### What to produce:
Look through the records and copy each line with the string "содержит" in it.

Extracted page text data:

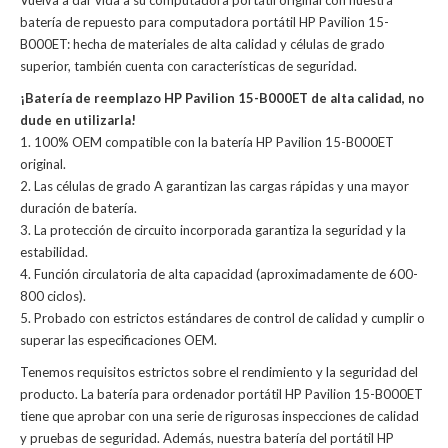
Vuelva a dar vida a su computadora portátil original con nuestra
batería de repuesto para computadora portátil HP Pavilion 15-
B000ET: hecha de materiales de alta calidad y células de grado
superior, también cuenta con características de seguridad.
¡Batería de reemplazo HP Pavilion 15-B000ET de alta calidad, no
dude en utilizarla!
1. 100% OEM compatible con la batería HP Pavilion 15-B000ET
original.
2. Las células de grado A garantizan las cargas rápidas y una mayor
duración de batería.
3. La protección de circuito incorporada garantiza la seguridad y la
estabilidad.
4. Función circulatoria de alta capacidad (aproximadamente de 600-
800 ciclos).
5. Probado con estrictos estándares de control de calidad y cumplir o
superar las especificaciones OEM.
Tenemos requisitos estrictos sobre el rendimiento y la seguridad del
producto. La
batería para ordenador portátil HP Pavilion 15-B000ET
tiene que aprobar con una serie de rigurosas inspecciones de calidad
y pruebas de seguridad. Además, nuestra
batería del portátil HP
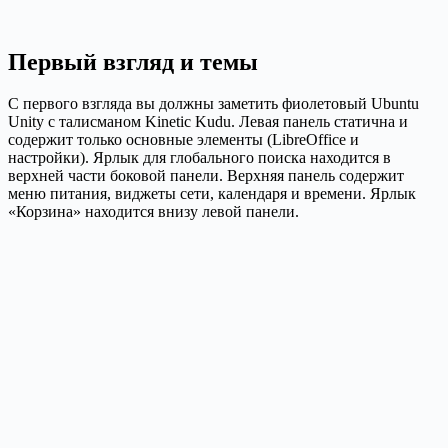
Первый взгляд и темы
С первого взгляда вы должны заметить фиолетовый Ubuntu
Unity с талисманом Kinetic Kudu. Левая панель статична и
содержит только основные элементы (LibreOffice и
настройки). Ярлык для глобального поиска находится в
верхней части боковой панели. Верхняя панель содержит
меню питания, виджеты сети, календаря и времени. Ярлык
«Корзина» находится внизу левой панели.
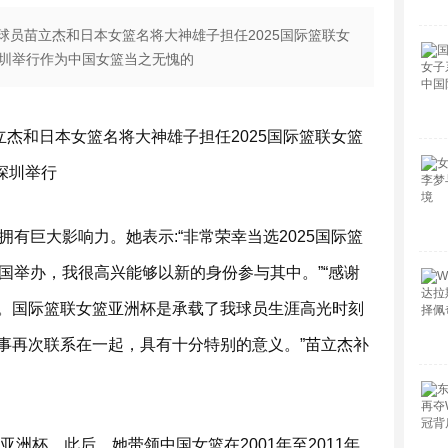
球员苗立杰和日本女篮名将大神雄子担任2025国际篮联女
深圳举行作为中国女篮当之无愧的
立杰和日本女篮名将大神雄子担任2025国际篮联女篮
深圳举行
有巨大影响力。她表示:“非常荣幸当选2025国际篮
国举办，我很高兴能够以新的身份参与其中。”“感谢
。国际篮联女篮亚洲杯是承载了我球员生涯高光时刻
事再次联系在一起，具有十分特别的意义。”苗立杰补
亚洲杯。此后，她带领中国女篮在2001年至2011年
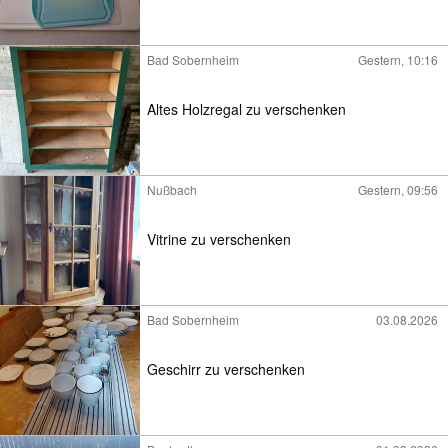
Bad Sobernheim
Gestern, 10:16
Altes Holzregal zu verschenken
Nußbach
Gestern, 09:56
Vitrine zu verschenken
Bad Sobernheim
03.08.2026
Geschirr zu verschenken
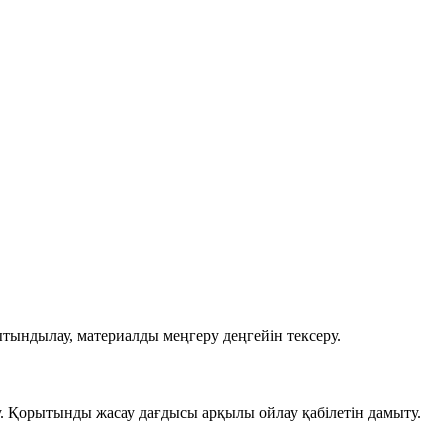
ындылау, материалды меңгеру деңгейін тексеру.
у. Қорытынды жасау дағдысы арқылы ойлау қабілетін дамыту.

### Exercise output:
содержит только основные элементы (LibreOffice и
верхней части боковой панели. Верхняя панель содержит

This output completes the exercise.